Definition prog := list instr.
and a function to 'execute' the program :
Fixpoint execProg (p:prog) (head: list nat) (input: list nat)
: option (list nat) :=
match p with
| nil => match input with
| nil => Some head
| _::_ => None
end
| m::rest =>
match m with
| Select n =>
match input with
| nil => None
| x::r => if (beq_nat n x ) then
match (execProg rest (head++[x]) r) with
| None => None
| Some l => Some l
end
else None
end
| Backspace =>
match input with
| nil => None
| x::r => match (execProg rest (removelast head) r) with
| None => None
| Some l => Some l
end
end
end
end.
I can try it on various inputs :
Eval compute in
execProg (Backspace::Select 1::Select 4::Backspace::nil)
nil (1::1::4::5::nil).
Now I'd like to prove the following lemma:
Lemma app_denoteSB :
forall (a b:nat) (p:prog) (input output:list nat) ,
execProg p [] input = Some output ->
execProg (p++[Select a; Backspace]) [] (input ++ [a;b])
= Some output.
But I don't see how to do that. As normally, the size of the instr stack should be the same as the size of the data (input list), I can change the structures and create a list of pairs (instr,nat), and run the induction on this new list.

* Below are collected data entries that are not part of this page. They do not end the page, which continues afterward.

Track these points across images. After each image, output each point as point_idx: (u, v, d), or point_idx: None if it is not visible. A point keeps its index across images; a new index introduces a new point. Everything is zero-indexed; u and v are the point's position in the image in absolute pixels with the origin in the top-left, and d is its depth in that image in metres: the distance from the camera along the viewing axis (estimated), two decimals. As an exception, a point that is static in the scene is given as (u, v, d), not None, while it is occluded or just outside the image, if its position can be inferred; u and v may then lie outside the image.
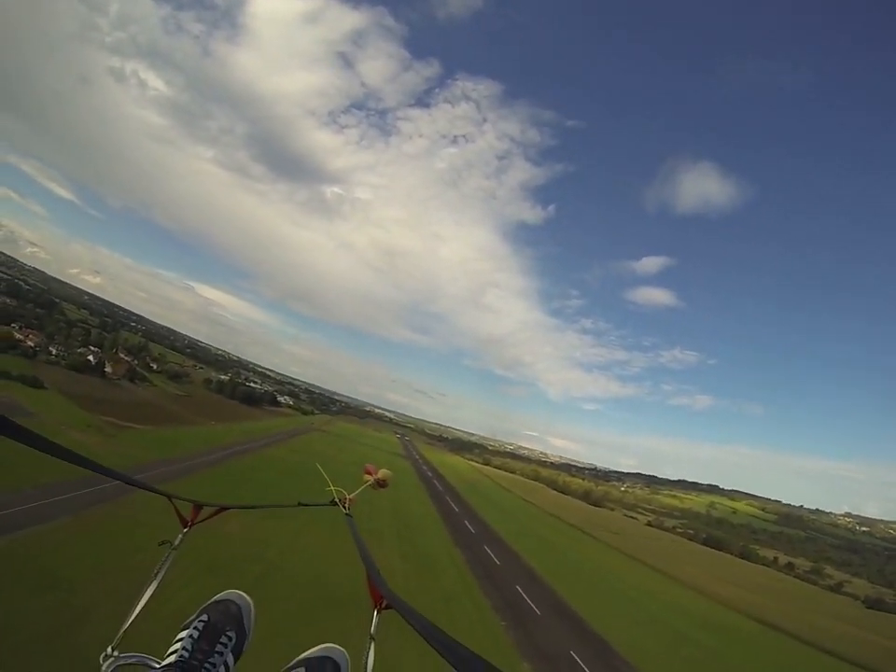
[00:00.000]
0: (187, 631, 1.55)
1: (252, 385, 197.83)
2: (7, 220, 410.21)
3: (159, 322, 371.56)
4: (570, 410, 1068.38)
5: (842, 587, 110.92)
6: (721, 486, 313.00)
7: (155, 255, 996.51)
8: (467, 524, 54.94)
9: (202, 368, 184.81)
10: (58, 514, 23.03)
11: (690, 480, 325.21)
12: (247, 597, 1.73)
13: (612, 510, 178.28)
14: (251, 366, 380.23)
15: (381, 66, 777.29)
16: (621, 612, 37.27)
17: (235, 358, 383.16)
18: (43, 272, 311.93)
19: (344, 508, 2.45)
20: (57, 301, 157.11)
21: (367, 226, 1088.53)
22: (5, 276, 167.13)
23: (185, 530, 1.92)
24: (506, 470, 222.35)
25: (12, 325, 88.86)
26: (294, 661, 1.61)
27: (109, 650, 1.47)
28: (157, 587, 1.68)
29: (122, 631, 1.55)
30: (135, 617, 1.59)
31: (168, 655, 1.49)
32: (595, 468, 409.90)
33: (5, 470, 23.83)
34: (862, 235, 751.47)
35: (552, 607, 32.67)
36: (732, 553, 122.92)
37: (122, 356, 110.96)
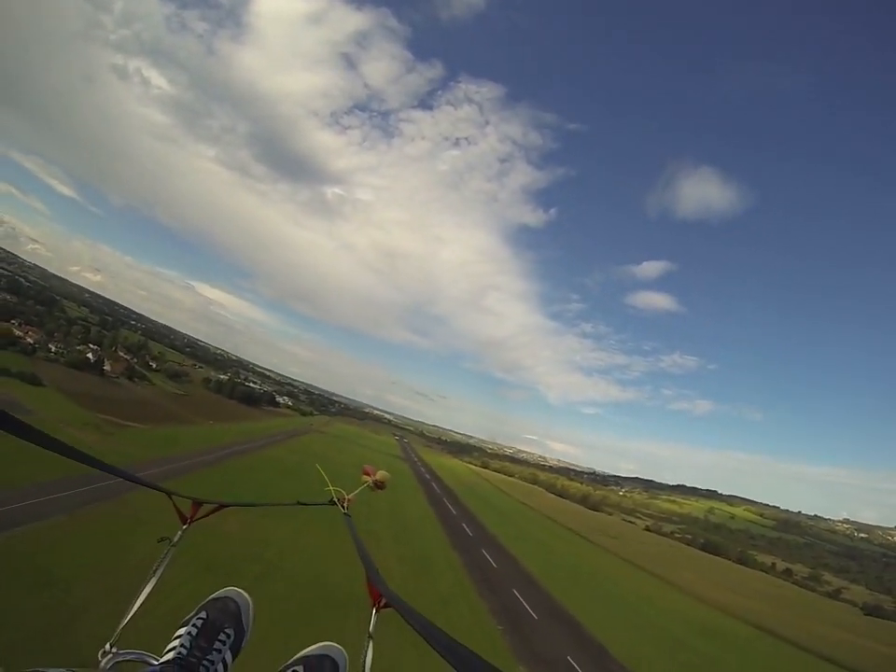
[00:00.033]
0: (185, 628, 1.55)
1: (251, 384, 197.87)
2: (8, 216, 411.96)
3: (158, 321, 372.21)
4: (570, 413, 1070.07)
5: (840, 594, 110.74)
6: (719, 492, 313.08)
7: (155, 253, 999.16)
8: (464, 526, 54.81)
9: (201, 367, 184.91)
10: (55, 512, 22.97)
11: (689, 485, 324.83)
12: (246, 595, 1.73)
13: (610, 514, 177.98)
14: (250, 366, 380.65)
15: (384, 68, 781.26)
16: (618, 617, 37.17)
17: (235, 358, 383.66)
18: (44, 269, 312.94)
19: (343, 507, 2.45)
20: (57, 298, 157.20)
21: (368, 227, 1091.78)
22: (5, 272, 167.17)
23: (184, 527, 1.92)
24: (504, 474, 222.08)
25: (12, 321, 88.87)
26: (292, 659, 1.61)
27: (108, 646, 1.48)
28: (156, 584, 1.69)
29: (121, 627, 1.55)
30: (134, 614, 1.60)
31: (166, 652, 1.49)
32: (594, 472, 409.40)
33: (3, 468, 23.82)
34: (862, 241, 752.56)
35: (549, 611, 32.58)
36: (730, 559, 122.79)
37: (122, 354, 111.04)
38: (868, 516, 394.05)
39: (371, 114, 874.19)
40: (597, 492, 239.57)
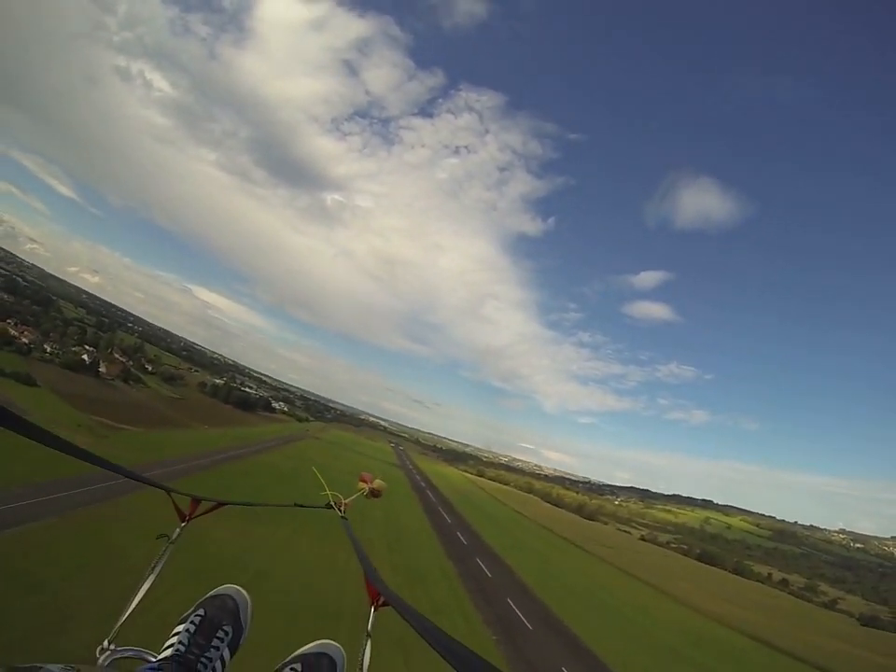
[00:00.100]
0: (183, 625, 1.55)
1: (247, 389, 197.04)
2: (7, 215, 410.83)
3: (155, 323, 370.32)
4: (566, 423, 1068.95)
5: (836, 604, 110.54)
6: (715, 501, 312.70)
7: (154, 256, 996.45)
8: (459, 535, 54.50)
9: (197, 371, 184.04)
10: (46, 514, 22.73)
11: (684, 495, 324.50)
12: (244, 593, 1.74)
13: (606, 523, 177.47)
14: (247, 371, 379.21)
15: (385, 75, 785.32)
16: (613, 627, 36.93)
17: (231, 363, 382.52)
18: (42, 268, 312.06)
19: (340, 511, 2.46)
20: (54, 298, 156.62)
21: (367, 234, 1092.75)
22: (3, 272, 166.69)
23: (182, 524, 1.92)
24: (500, 482, 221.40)
25: (8, 321, 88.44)
26: (290, 657, 1.61)
27: (106, 643, 1.48)
28: (154, 581, 1.69)
29: (119, 624, 1.55)
30: (132, 611, 1.59)
31: (164, 649, 1.49)
32: (590, 481, 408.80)
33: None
34: (861, 252, 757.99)
35: (543, 621, 32.33)
36: (726, 569, 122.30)
37: (117, 356, 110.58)
38: (864, 526, 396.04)
39: (372, 121, 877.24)
40: (593, 501, 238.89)
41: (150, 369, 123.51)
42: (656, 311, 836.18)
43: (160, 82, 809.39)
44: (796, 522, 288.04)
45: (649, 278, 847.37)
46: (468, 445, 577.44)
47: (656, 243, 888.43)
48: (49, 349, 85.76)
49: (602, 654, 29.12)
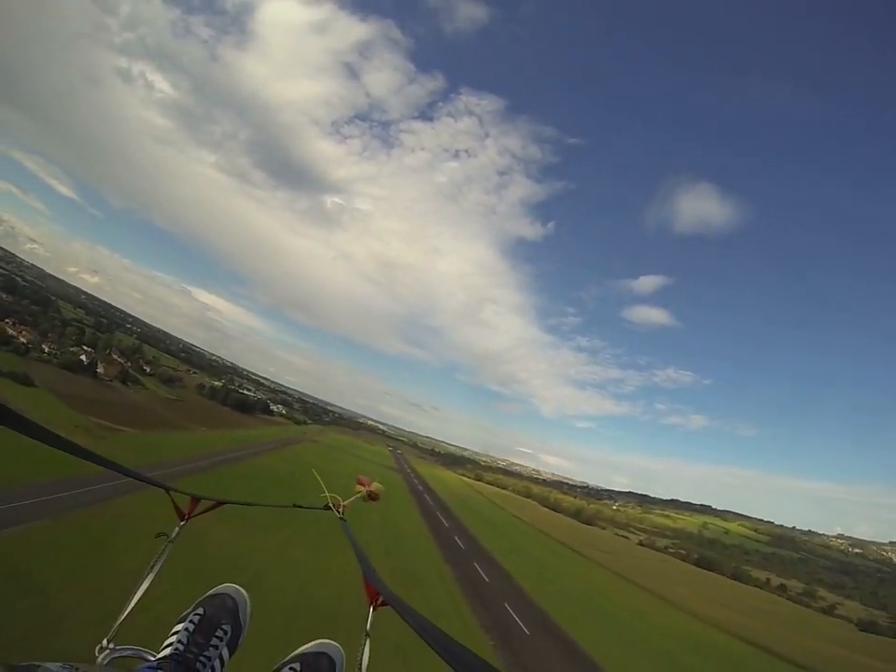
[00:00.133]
0: (182, 624, 1.55)
1: (245, 392, 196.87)
2: (7, 215, 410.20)
3: (154, 325, 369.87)
4: (564, 427, 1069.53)
5: (835, 609, 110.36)
6: (713, 506, 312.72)
7: (153, 257, 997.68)
8: (457, 539, 54.31)
9: (195, 373, 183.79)
10: (39, 516, 22.59)
11: (682, 500, 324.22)
12: (244, 592, 1.74)
13: (604, 528, 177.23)
14: (245, 373, 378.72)
15: (386, 78, 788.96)
16: (611, 633, 36.76)
17: (230, 365, 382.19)
18: (41, 269, 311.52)
19: (339, 512, 2.48)
20: (53, 298, 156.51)
21: (366, 237, 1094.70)
22: (2, 271, 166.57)
23: (182, 523, 1.91)
24: (498, 486, 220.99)
25: (6, 320, 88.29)
26: (289, 656, 1.62)
27: (105, 642, 1.47)
28: (153, 580, 1.69)
29: (118, 623, 1.54)
30: (131, 609, 1.59)
31: (163, 648, 1.49)
32: (587, 486, 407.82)
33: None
34: (859, 257, 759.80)
35: (541, 626, 32.17)
36: (724, 575, 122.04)
37: (116, 357, 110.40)
38: (862, 531, 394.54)
39: (372, 124, 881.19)
40: (591, 506, 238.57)
41: (148, 370, 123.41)
42: (655, 315, 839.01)
43: (161, 83, 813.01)
44: (794, 527, 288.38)
45: (647, 283, 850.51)
46: (465, 449, 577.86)
47: (655, 247, 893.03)
48: (47, 349, 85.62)
49: (599, 659, 28.96)
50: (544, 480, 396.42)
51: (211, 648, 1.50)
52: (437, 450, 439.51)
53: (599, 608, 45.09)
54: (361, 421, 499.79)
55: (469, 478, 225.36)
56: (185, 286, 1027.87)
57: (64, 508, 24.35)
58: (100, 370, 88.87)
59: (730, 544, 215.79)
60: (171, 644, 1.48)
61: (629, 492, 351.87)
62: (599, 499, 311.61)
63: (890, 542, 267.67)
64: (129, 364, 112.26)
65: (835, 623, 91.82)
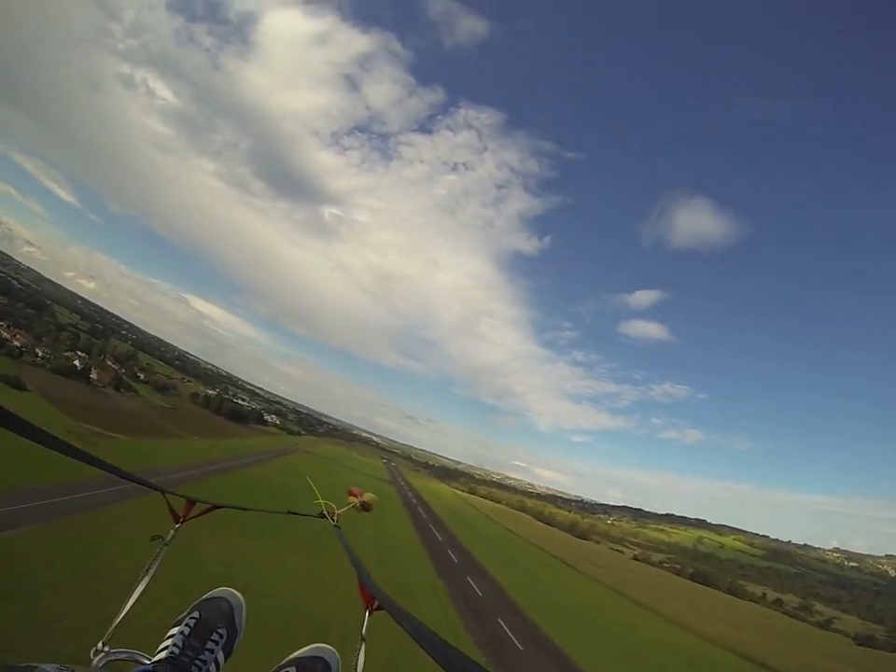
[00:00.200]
0: (178, 627, 1.54)
1: (240, 401, 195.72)
2: (6, 217, 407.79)
3: (149, 331, 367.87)
4: (559, 441, 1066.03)
5: (831, 623, 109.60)
6: (708, 521, 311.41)
7: (151, 263, 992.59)
8: (450, 553, 53.86)
9: (190, 381, 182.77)
10: (33, 521, 22.32)
11: (677, 514, 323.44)
12: (239, 595, 1.73)
13: (598, 543, 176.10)
14: (240, 382, 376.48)
15: (386, 90, 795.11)
16: (605, 648, 36.39)
17: (224, 374, 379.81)
18: (38, 272, 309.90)
19: (333, 520, 2.48)
20: (49, 302, 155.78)
21: (364, 249, 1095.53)
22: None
23: (177, 526, 1.91)
24: (492, 500, 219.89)
25: (0, 323, 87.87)
26: (285, 660, 1.61)
27: (100, 645, 1.46)
28: (148, 582, 1.68)
29: (113, 626, 1.53)
30: (126, 613, 1.58)
31: (159, 651, 1.48)
32: (582, 500, 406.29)
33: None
34: (854, 271, 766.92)
35: (534, 641, 31.83)
36: (719, 589, 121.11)
37: (110, 363, 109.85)
38: (858, 545, 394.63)
39: (371, 136, 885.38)
40: (585, 520, 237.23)
41: (143, 377, 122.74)
42: (651, 330, 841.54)
43: (163, 91, 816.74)
44: (790, 541, 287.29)
45: (644, 297, 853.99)
46: (460, 462, 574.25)
47: (651, 262, 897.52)
48: (40, 353, 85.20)
49: (593, 676, 28.68)
50: (538, 494, 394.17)
51: (206, 651, 1.49)
52: (431, 463, 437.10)
53: (593, 622, 44.66)
54: (356, 433, 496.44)
55: (463, 491, 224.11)
56: (182, 293, 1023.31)
57: (62, 512, 24.14)
58: (93, 375, 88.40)
59: (725, 558, 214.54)
60: (166, 647, 1.48)
61: (624, 506, 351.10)
62: (594, 514, 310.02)
63: (887, 555, 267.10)
64: (123, 371, 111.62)
65: (832, 637, 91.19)
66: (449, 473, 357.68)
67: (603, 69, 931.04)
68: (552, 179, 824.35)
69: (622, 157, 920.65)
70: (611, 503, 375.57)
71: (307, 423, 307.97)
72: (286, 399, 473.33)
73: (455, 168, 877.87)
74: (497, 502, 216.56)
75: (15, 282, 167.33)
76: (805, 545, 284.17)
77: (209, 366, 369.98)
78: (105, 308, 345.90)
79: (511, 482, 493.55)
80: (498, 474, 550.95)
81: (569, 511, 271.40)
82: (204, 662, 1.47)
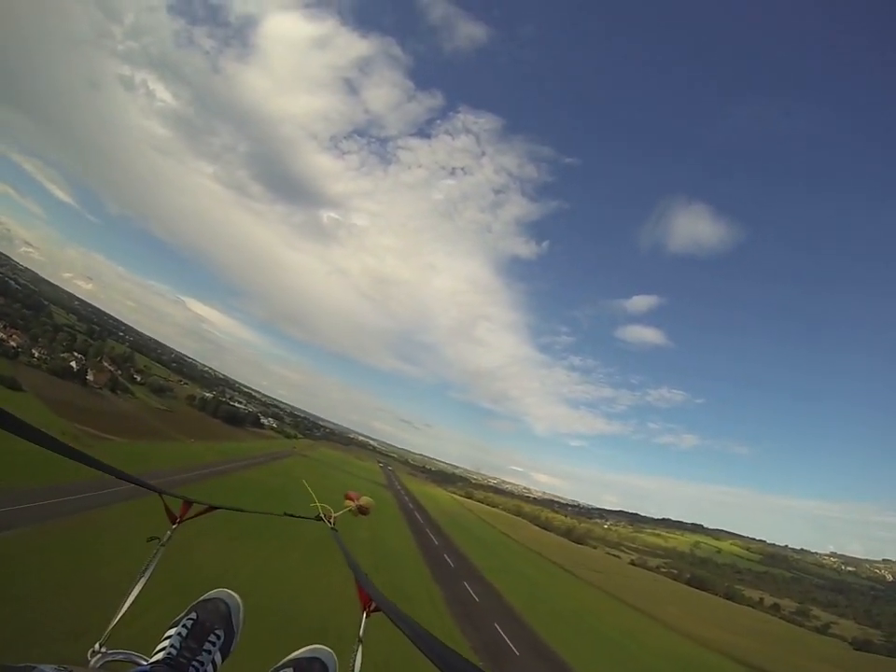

But out of curiosity, I was wondering if there was a way to prove the lemma without the new structure.
Is it possible ?
Thanks !!
The issue is that your statement is not general enough to go through by induction, because the inductive step needs to handle values of head other than []. The fix is easy:
Require Import Arith.
Require Import List.
Import ListNotations.
Inductive instr : Set :=
| Select : nat -> instr
| Backspace : instr.
Definition prog := list instr.
Fixpoint execProg (p:prog) (head input: list nat) : option (list nat) :=
match p, input with
| [], [] => Some head
| [], _ :: _ => None
| Select n :: rest, [] => None
| Select n :: rest, x :: r =>
if beq_nat n x then execProg rest (head++[x]) r
else None
| Backspace :: rest, [] => None
| Backspace :: rest, x :: r => execProg rest (removelast head) r
end.
Lemma app_denoteSB :
forall (a b:nat) (p:prog) (head: list nat) (input output:list nat) ,
execProg p head input = Some output ->
execProg (p++[Select a; Backspace]) head (input ++ [a;b]) = Some output.
Proof.
intros a b p.
induction p as [|[n|] p IH].
- intros head [|??]; simpl; try easy.
intros output H; injection H as <-.
now rewrite Nat.eqb_refl, removelast_last.
- intros head [|x input] output; simpl; try easy.
destruct (Nat.eqb_spec n x) as [<-|ne]; try easy.
apply IH.
- intros head [|x input] output; simpl; try easy.
apply IH.
Qed.